In a large, pooled cohort study from 28 clinical trials (19 trials in psoriasis, five trials in psoriatic arthritis and four trials in AS) of secukinumab involving 12 319 patients, no active cases of TB were reported as an AE for any indication [31]. A recent pooled analysis that combined data from 47 clinical trials of secukinumab, including 30 trials in psoriasis, nine in psoriatic arthritis, and eight in AS, which included a total of 15 644 patients, with an overall exposure of 27 765 PYs, reported that there were rare cases of mycobacterial infections (RR, 0.03/100 PYs).
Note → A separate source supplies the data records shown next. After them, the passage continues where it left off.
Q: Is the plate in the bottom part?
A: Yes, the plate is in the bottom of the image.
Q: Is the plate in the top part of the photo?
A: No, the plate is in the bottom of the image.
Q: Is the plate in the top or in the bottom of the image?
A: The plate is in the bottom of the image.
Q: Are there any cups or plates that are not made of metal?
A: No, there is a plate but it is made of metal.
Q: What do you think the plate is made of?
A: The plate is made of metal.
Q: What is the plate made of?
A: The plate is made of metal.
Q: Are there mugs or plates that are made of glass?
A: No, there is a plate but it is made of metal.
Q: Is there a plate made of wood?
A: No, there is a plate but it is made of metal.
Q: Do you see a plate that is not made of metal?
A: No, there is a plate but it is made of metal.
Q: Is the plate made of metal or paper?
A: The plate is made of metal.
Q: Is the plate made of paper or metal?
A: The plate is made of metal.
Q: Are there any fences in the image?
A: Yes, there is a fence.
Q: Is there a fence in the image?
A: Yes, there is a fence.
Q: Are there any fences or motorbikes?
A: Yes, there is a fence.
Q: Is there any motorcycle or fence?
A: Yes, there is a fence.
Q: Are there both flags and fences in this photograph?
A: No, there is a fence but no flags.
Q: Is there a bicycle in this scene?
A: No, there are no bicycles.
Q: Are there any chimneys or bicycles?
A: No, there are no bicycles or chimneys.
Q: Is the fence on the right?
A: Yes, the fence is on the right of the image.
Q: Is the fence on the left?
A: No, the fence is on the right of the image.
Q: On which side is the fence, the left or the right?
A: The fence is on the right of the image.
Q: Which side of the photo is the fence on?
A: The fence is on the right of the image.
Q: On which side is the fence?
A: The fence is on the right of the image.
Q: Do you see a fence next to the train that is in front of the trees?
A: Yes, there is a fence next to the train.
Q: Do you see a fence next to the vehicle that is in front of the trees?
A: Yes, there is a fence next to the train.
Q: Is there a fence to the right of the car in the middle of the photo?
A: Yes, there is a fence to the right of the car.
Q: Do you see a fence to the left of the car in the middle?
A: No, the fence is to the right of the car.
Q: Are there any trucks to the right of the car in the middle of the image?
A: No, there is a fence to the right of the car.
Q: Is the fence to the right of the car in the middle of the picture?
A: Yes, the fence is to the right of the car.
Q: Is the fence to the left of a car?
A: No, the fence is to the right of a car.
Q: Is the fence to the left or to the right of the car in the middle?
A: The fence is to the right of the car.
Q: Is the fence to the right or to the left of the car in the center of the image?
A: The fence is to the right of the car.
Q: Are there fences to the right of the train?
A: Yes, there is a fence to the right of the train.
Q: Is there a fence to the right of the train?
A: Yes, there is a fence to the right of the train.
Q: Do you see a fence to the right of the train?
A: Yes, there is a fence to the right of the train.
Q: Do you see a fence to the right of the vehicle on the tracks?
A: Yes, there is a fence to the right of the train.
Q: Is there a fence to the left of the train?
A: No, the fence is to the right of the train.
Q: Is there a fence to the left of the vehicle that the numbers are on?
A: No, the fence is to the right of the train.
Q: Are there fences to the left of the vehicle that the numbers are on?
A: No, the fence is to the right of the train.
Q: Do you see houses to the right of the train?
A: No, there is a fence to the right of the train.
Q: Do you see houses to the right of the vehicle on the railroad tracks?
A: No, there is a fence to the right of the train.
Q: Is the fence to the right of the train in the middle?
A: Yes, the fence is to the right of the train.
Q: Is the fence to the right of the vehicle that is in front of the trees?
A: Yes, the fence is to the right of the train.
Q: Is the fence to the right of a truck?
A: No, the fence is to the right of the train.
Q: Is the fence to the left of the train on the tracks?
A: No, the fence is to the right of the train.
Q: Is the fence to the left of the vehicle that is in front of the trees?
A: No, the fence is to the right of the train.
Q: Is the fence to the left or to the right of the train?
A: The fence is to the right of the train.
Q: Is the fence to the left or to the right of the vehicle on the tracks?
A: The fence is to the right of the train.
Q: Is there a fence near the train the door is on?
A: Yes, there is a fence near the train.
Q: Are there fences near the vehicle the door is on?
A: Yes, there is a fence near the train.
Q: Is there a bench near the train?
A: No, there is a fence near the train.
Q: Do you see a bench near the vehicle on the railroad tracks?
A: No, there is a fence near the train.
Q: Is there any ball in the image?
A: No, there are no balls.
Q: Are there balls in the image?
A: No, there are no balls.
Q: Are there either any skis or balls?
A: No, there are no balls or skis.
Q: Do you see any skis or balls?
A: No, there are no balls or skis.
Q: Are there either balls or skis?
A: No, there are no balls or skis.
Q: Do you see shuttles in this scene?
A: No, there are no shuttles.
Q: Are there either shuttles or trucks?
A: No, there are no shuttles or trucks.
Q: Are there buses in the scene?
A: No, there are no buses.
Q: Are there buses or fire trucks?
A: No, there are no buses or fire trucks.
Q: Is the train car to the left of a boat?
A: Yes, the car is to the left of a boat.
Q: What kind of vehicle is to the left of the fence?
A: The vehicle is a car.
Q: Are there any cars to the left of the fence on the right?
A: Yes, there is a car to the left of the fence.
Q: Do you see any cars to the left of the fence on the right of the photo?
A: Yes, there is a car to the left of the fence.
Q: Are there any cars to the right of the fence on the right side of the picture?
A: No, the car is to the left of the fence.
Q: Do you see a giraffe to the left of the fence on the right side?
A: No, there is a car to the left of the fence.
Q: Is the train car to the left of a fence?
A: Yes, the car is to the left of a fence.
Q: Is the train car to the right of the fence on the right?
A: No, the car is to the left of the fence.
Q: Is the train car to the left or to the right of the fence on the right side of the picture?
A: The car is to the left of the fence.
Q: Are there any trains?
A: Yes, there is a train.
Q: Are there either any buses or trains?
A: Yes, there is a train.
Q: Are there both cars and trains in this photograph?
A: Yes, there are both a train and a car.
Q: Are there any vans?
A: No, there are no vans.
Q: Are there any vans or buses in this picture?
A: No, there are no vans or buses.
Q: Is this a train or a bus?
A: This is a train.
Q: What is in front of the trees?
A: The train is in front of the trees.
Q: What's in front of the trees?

The study also examined post-marketing surveillance data, which encompassed a much larger sample size of 1 159 260 PYs. During this period, TB and latent TB infections (RR 0.02 and 0.008/100 PYs, respectively) with secukinumab treatment were uncommon [32].
A study reviewing the evidence for TB risk in patients with autoimmune rheumatic diseases treated with JAKis or bDMARDs, other than TNFis, based on randomized controlled trials and long-term extension studies, reported that the risk of TB was generally lower with the use of most of the non-TNFi agents, when compared with TNFis. The study also reported that the risk of de novo TB infection or reactivation of latent TB was low with apremilast, ustekinumab, secukinumab and rituximab treatment [13].
Evidence from real world data and clinical trials suggests that patients treated with TNFis have an increased risk of new TB infection or latent TB infection reactivation [33–36]. In a recent retrospective, observational, multinational study in patients with psoriasis and latent TB infection, IL-17 or IL-23 inhibitors did not appear to have an increased risk of TB reactivation and were recommended to be preferred over TNFis especially when TB reactivation is a concern [35].
In the subgroup analysis, golimumab exposure was associated with a particularly higher risk of TB in patients with CKD. Based on this finding, other biologic agents could be preferable in patients with CKD in terms of TB risk. However, further studies are needed to reveal the mechanism underlying this finding.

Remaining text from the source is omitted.